I don’t know if you’ve realized, but I hate simple bitches. Simple bitches are bitches who are so simple minded that even chipmunks are confused by their stupidity. You pretty much can just call these girls simple bitches, it’s not like they’ll be able to figure out what you mean. If you have a lot of pent up anger, go ahead, spill a drink on them this weekend. Before they’ll be able to react, you’ll be hiding at the bar putting in your next order.

Now the girls that are the worst are those girls who you would normally love, except the man that you are digging on is more interested in her. You can degrade these girls until you feel better, but omg no way do you want to hurt their feelings, so do it with your closest girlfriends behind their back. That way, after they break up, the guy still thinks that you’re cool and the girl won’t be on a mission to sink your love submarine. Hopefully. But still feel free to say that her eyes are far too close together, that her toxic shit melts porcelain, her fading hairline makes her look like a naked mole rat, she probably got her hair done by her mother (and her outfit, too); all of these insults are some of my favorite. But keep your thoughts between you and your closest.
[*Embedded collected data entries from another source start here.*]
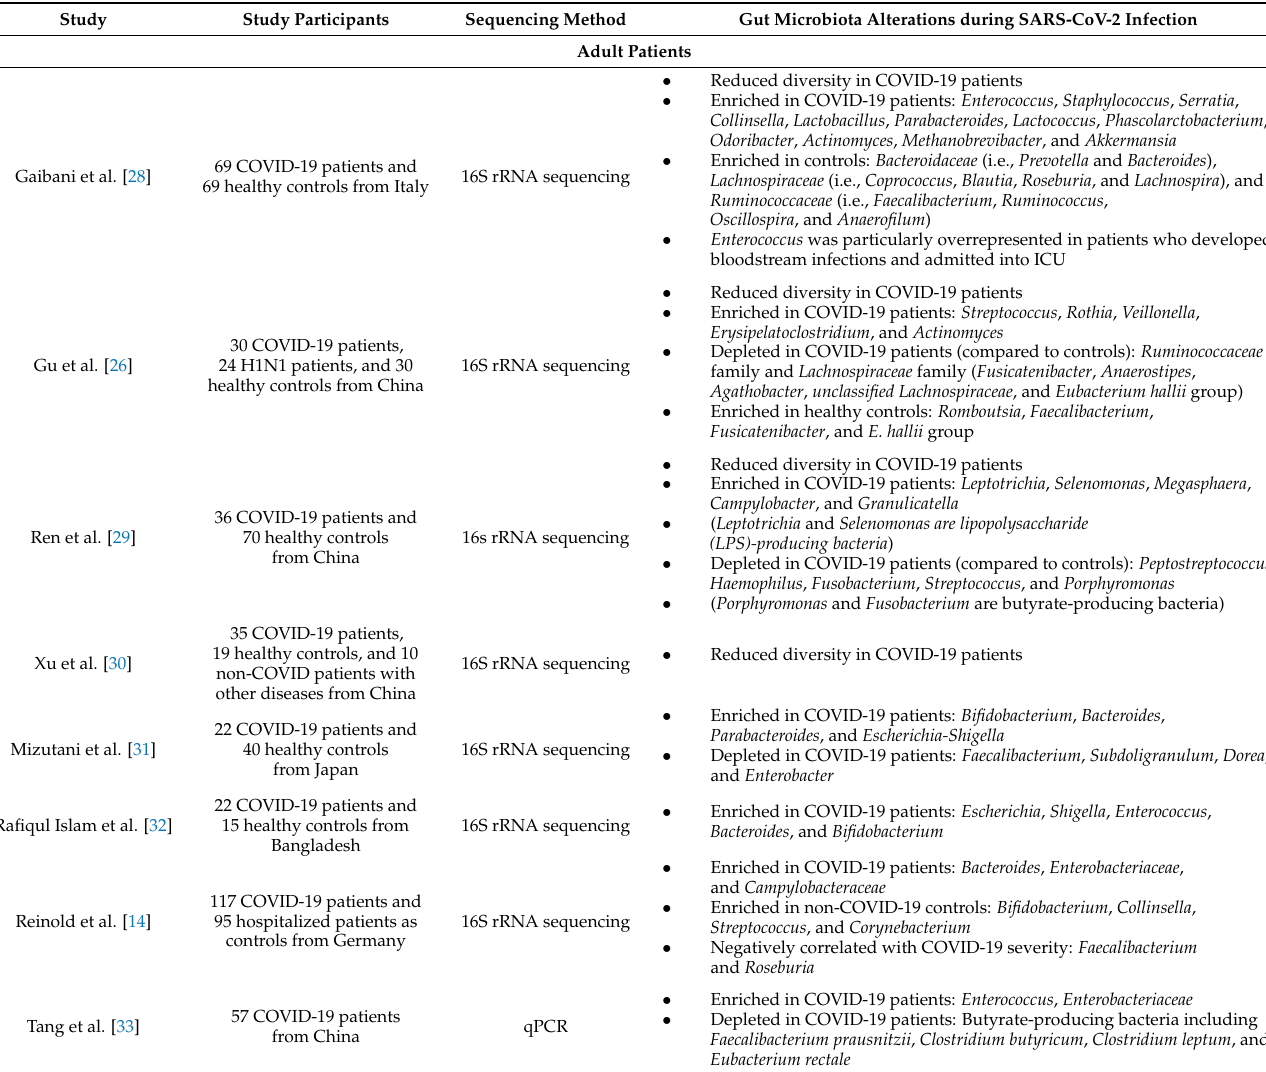
Table 1. Summary of observational studies on gut microbiota alterations in COVID-19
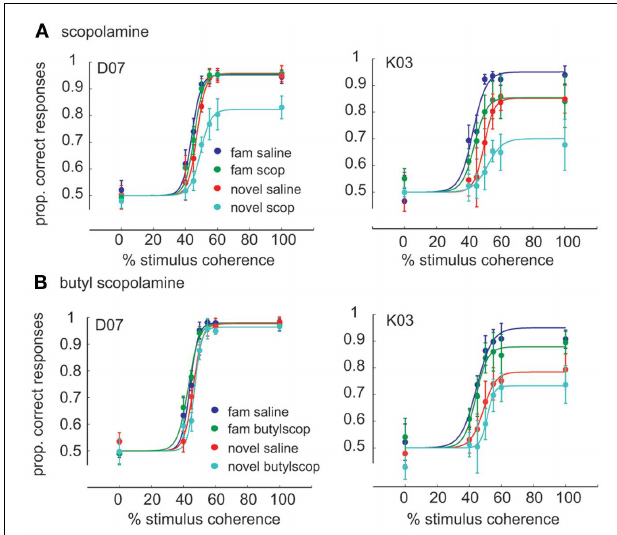
FIGURE 4 |Average psychometric functions of the behavioral performance for the two monkeys, (A) Effect of scopolamine on the performance of the categorization task for monkey. D07 (seven scopolamine experiments, 7.5–10 μ g/kg dose) and monkey K03 (four scopolamine experiments, 7.5 μ g/kg dose). On the Y axis is plotted the proportion of correct responses (probability of a correct response, mean ± 1SE).The color coding scheme is indicated in the lower right. Both animals showed worst performance when categorizing novel images under scopolamine. (B) Butyl-scopolamine experiments: performance under butyl-scopolamine (2–4mg/kg), a scopolamine analog that cannot cross the blood brain barrier (three and six experiments, respectively). Experiments within a panel consist of scopolamine and control experiments on successive days whereas comparisons between panels involve experiments spaced potentially weeks or months apart.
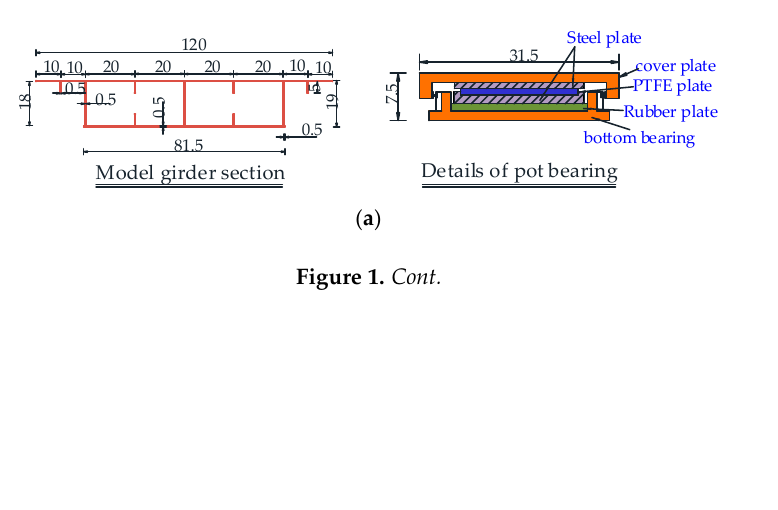
Table 1. Similarity ratio of the test.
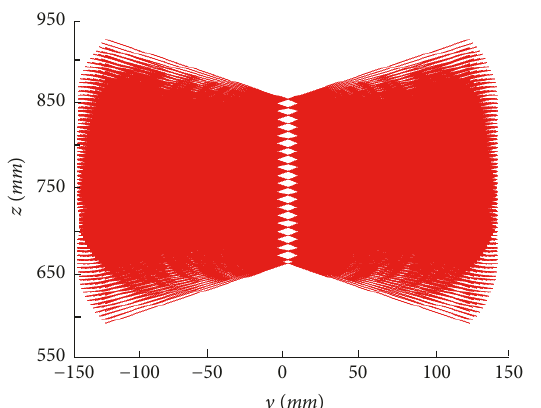
Figure 10: The workspace of the mechanism in y - z.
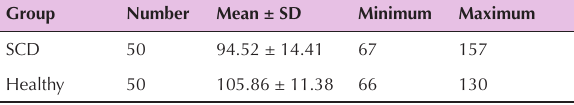
Table 1. The mean and standard deviation of IQ scores of the samples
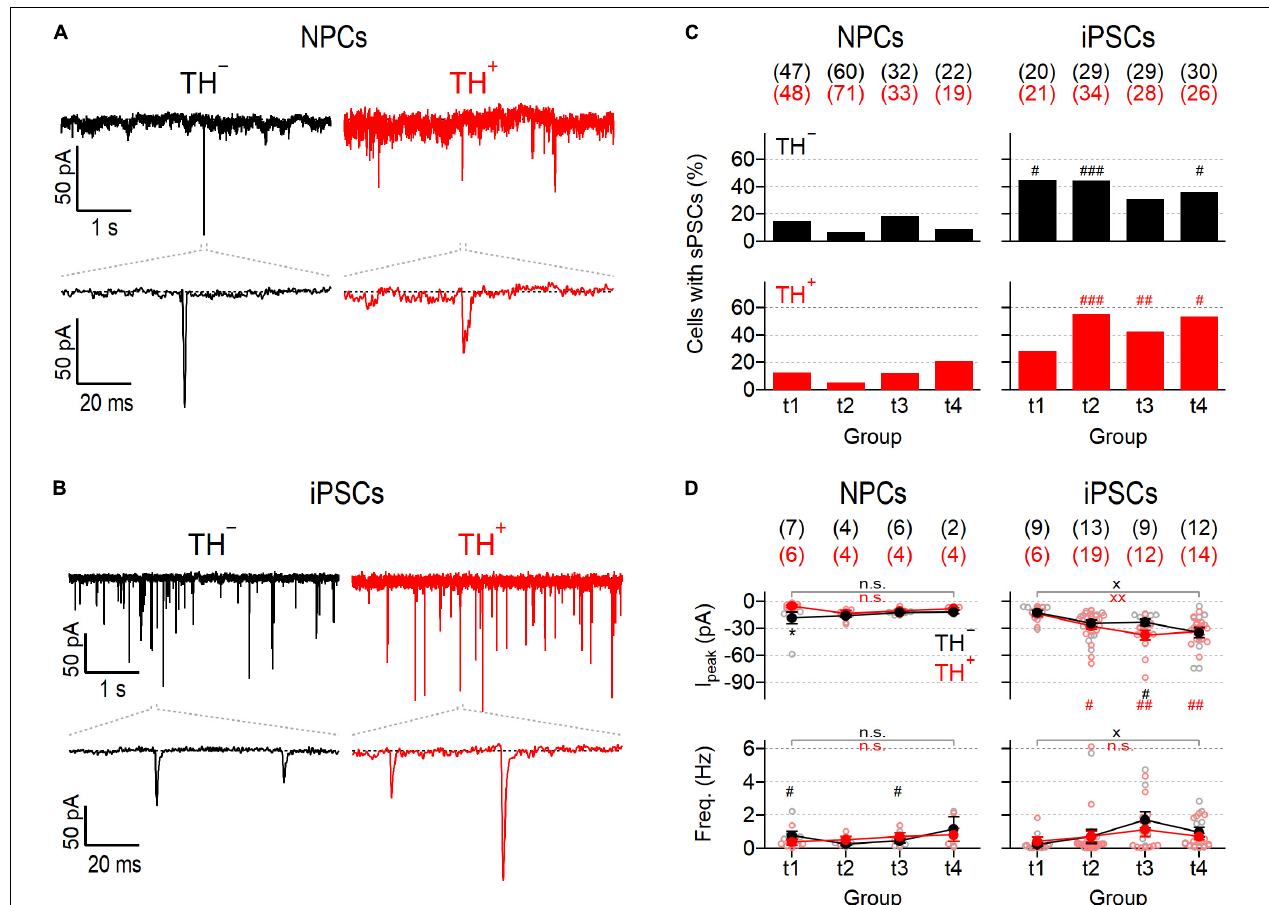
FIGURE 3 | Different synaptic activity in NPC- and iPSC-derived dopaminergic reporter cultures. (A) Representative post-synaptic current responses (PSCs) at time point 2 (t2) from TH − ( left ) and TH + ( right ) NPC-derived neurons at a membrane potential of –77 mV. Bottom traces are enlarged views (100 ms) of the regions specified with dashed lines. (B) Identical recordings as in (A) , obtained from TH − ( left ) and TH + ( right ) iPSC-derived neurons at t2. (C) Bar graphs showing percentages of NPC- ( left ) and iPSC-derived ( right ) TH − ( top, black) and TH + ( bottom, red) neurons that showed PSCs as shown in (A,B) , analyzed at the specified time points (t1–4). Statistic indicators refer to Fisher’s exact test performed for each time point between data obtained from NPC- and iPSC-derived neurons: ### P < 0.001, ## P < 0.01, # P < 0.05. (D) Mean peak current amplitudes ( top ) and frequencies ( bottom ) of PSCs, obtained from NPC- ( left ) or iPSC-derived ( right ) TH − or TH + neurons at different time points during maturation. Filled circles are means ± s.e.m. with the numbers of experimental replicates, n , indicated in parentheses. Straight lines connect means for clarity. Individual data points are shown as open circles. Statistical significance between data pairs was analyzed with a two-tailed Mann–Whitney U -test: * P < 0.05 for testing TH − against TH + of the same line; xx P < 0.01, x P < 0.05 for comparing data obtained at t1 with data obtained at t4; ## P < 0.01, # P < 0.05 for testing data derived from iPSCs against data derived from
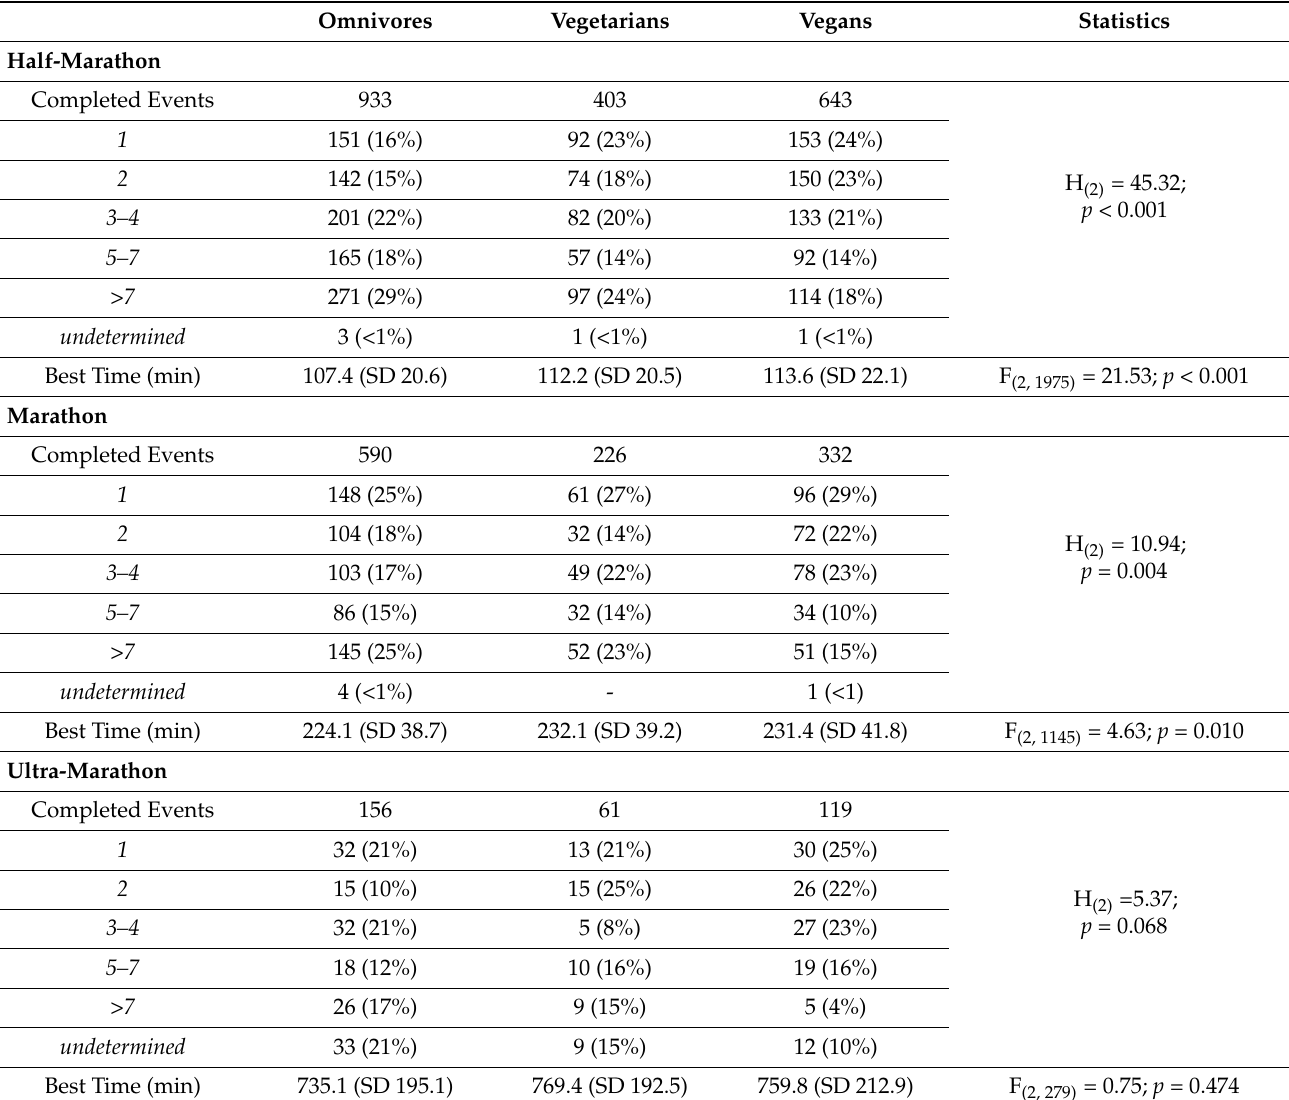
Table 6. Total numbers of completed half-marathon, marathon, and ultra-marathon events. The best time is displayed by dietary subgroups in minutes (mean ± standard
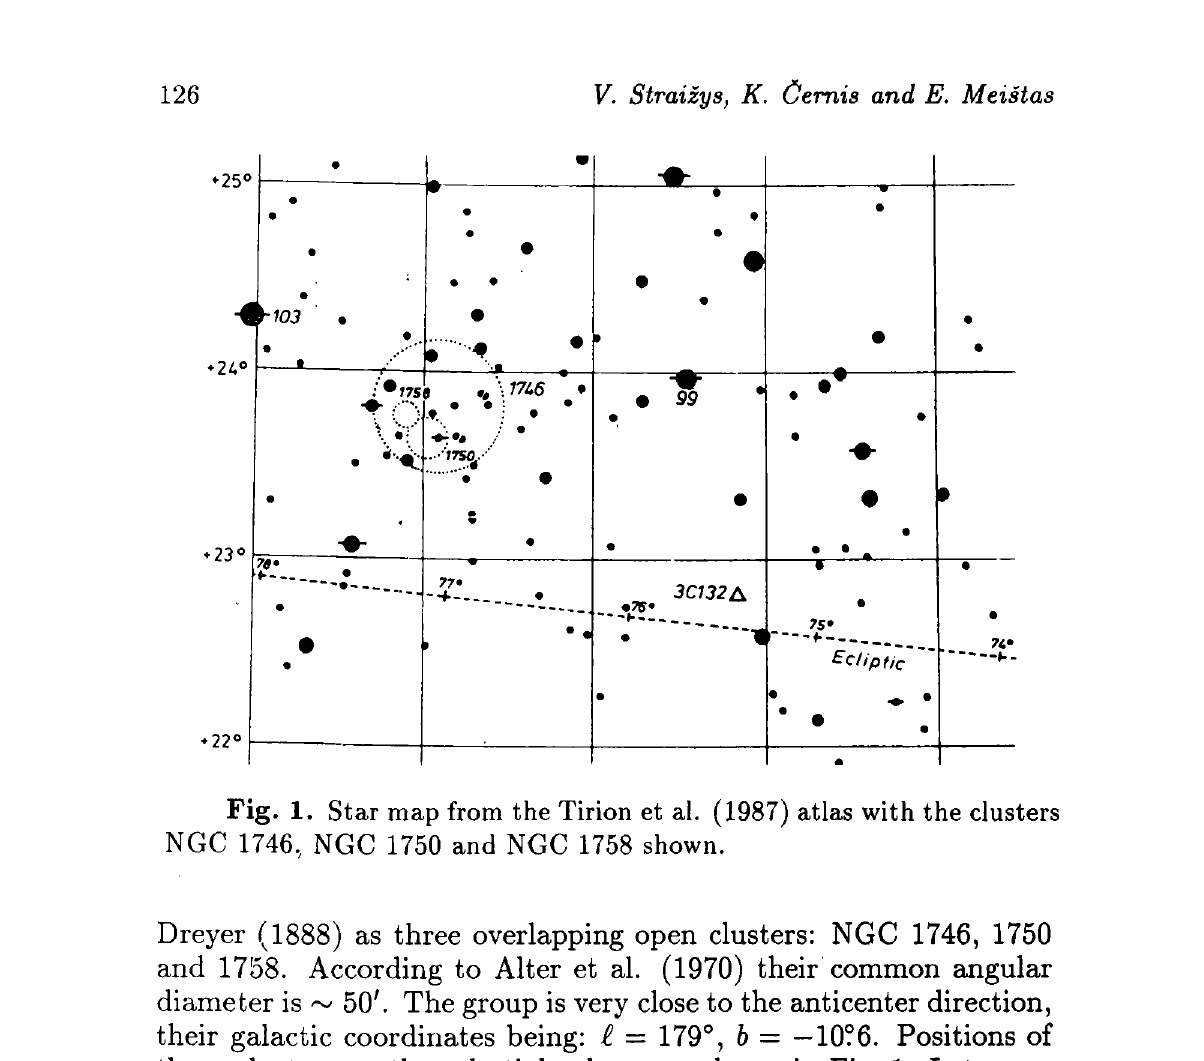
Fig. 1. Star map from the Tirion et al. (1987) atlas with the clusters NGC 1746, NGC 1750 and NGC 1758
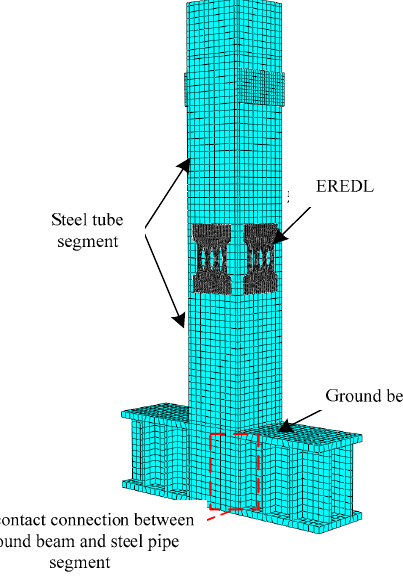
Figure 6. Finite element model of PSCFET.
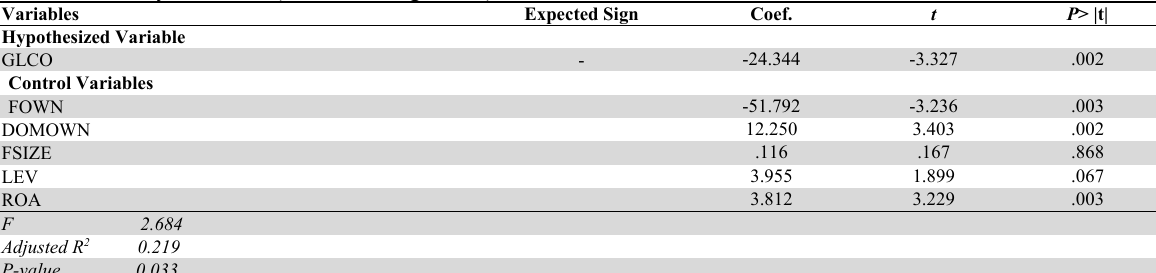
Pooled OLS Analysis Results (Board meeting model) Variables Expected Sign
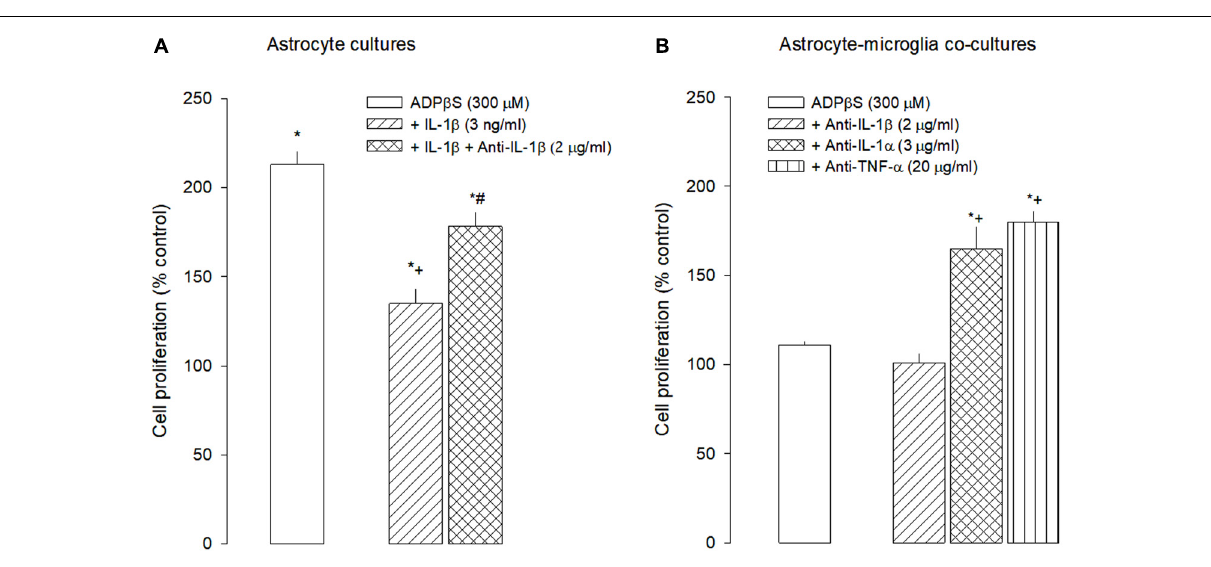
FIGURE 6 | Effect of IL-1 β and anti-IL-1 β antibody on proliferation induced by ADP β S in astrocyte cultures (A) and effect of antibodies anti-IL-1 β , anti-IL-1 α , and anti-TNF- α in proliferation induced by ADP β S on astrocyte-microglia co-cultures (B) . (A) Astrocyte cultures were incubated with ADP β S alone or in combination with IL-1 β or IL-1 β plus anti-IL-1 β antibody for 48 h. (B) Astrocyte-microglia co-cultures were incubated with ADP β S or with anti-ILs antibodies alone or with ADP β S plus anti-ILs antibodies for 48 h. Anti-ILs antibodies, when present were added at the same time as ADP β S or solvent. Methyl -[ 3 H]-thymidine (1 µ Ci/mL) was added in the last 24 h and cell proliferation was estimated by methyl -[ 3 H]-thymidine incorporation and expressed in percentage of control. Values are means ± SEM from 4 to 5 different cultures. ∗ P < 0.05, significant differences from the respective control; + P < 0.05, significant differences from ADP β S alone and # P < 0.05, significant differences from ADP β S plus the anti-IL-I1 β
Or let’s say that the man that you’re presently head over heels with just doesn’t care for you. Now this one is brutal. Chances are that he did absolutely nothing besides the fact that he didn’t feel chemistry with you. This one hurts the worst because there is no way to explain why you feel like your heart is being torn out of your chest by a series of fire ants. For this, they only way to make yourself feel better is to convince yourself that this man was not worthy of hurting you in the first place. A few of my novel degradations are as follows: I bet his calve muscles are actually implants, he had a Hersey Kiss for a wiener, not even Jack Daniels himself could have made that man attractive, I’m surprised I never got tangled in his chest hair (ball hair?), he probably had herpes anyways. If you don’t feel better after tearing a man down like this, then just hire one of your closest man friends to beat his ass…but gently. Also, if you wanted to coach your friend to say “don’t flirt with my woman again if you want to see your asshole stay round!” Maybe something different…maybe something along those lines, it’s all up to you!

If these tactics don’t heal your heart at all, then message me, I’m sure we can think of something. Something other than ice cream because that just goes straight to your ass…giving your opponent more ammo.